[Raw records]
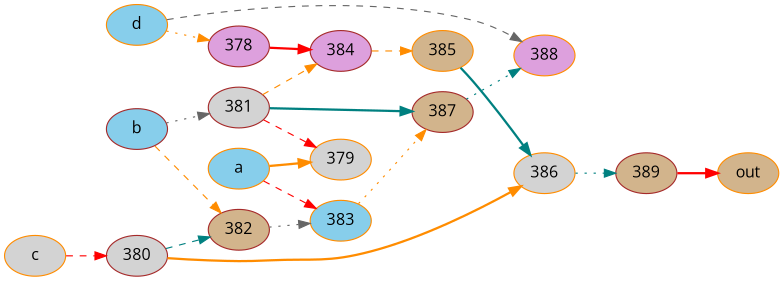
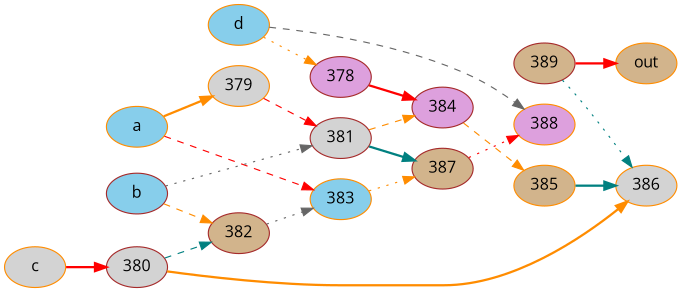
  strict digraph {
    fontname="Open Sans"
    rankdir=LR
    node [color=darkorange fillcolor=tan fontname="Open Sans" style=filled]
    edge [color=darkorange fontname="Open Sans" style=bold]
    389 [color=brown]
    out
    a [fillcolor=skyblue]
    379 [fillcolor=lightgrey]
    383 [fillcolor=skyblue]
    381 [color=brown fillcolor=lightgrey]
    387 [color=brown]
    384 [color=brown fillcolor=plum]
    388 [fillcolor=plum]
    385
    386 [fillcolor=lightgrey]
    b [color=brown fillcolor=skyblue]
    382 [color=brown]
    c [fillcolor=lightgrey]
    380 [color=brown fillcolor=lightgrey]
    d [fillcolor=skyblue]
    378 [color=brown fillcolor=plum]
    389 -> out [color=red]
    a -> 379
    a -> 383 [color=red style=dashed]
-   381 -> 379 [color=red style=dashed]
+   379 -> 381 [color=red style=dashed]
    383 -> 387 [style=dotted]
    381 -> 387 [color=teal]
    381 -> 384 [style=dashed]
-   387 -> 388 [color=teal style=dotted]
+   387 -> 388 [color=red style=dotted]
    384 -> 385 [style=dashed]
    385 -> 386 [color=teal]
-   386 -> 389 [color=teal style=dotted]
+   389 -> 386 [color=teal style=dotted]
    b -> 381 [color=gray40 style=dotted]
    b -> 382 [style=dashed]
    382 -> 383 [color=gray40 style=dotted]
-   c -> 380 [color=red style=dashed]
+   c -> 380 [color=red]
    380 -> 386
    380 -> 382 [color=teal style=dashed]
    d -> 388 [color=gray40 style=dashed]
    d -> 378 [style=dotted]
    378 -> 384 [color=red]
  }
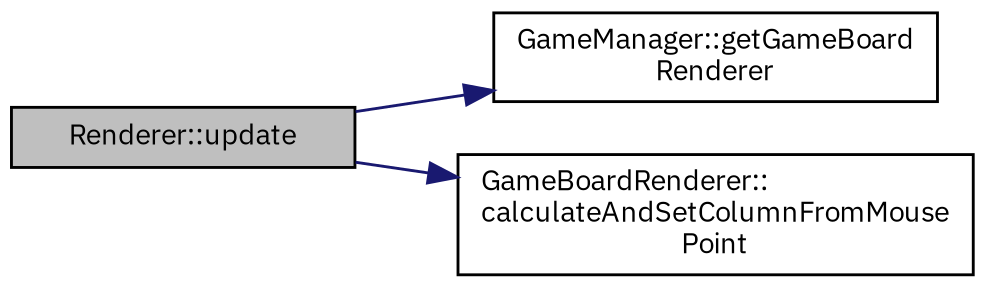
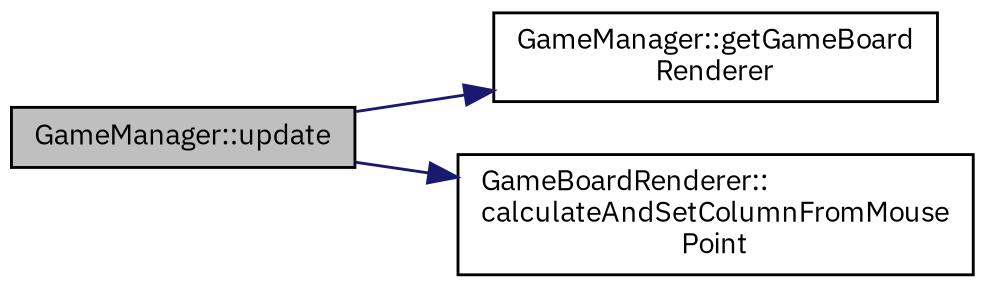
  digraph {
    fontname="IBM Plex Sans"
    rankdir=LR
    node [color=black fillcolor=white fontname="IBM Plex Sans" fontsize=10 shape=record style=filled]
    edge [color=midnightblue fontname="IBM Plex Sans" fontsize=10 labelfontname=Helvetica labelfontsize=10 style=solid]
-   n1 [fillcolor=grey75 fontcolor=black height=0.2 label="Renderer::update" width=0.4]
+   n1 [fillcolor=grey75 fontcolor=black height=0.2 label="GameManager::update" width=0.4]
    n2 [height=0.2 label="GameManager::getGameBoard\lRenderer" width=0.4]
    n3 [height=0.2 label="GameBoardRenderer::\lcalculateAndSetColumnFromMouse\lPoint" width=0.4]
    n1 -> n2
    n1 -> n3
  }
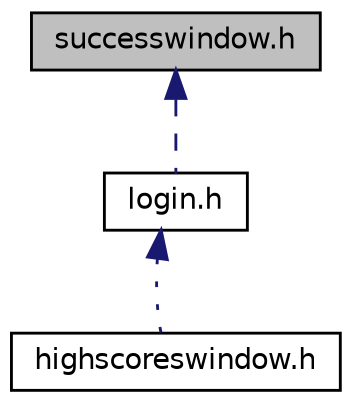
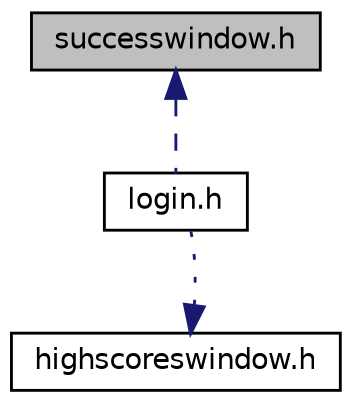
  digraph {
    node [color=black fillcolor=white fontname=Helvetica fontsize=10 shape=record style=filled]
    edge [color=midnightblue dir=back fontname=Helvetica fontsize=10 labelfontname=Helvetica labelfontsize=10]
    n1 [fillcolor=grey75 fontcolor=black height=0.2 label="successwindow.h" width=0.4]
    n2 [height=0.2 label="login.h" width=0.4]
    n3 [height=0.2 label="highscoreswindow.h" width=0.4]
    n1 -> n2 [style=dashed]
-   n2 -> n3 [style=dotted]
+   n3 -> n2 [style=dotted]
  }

◆ **Task**
Please select and copy every line of the rows above that contains the string "labelfontsize". Case counts.

◆ **Task response**
    edge [color=midnightblue fontname="IBM Plex Sans" fontsize=10 labelfontname=Helvetica labelfontsize=10 style=solid]
    edge [color=midnightblue dir=back fontname=Helvetica fontsize=10 labelfontname=Helvetica labelfontsize=10]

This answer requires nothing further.